==== Record set ====

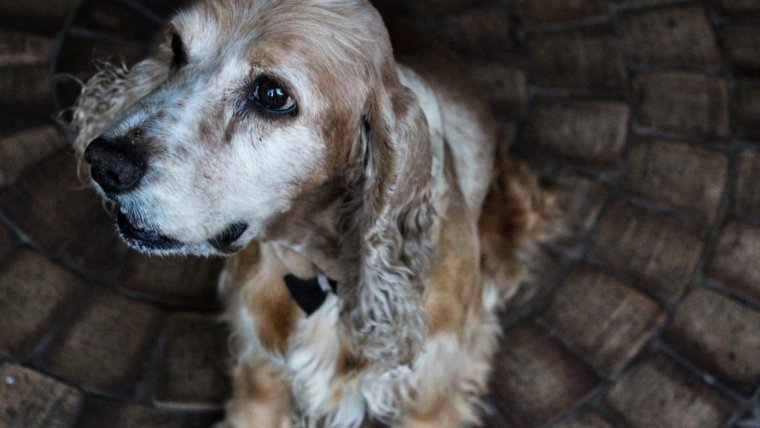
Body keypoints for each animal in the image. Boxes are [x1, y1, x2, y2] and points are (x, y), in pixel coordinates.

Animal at [70, 1, 552, 426]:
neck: (318, 274)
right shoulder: (257, 379)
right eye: (177, 47)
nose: (104, 162)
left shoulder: (430, 398)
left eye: (272, 95)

====

Your objective: Taking the line with "neck: (318, 274)" as the start and the last line of the data above as the end, write out those two lines and every line between them exactly, and only those.

Task result:
neck: (318, 274)
right shoulder: (257, 379)
right eye: (177, 47)
nose: (104, 162)
left shoulder: (430, 398)
left eye: (272, 95)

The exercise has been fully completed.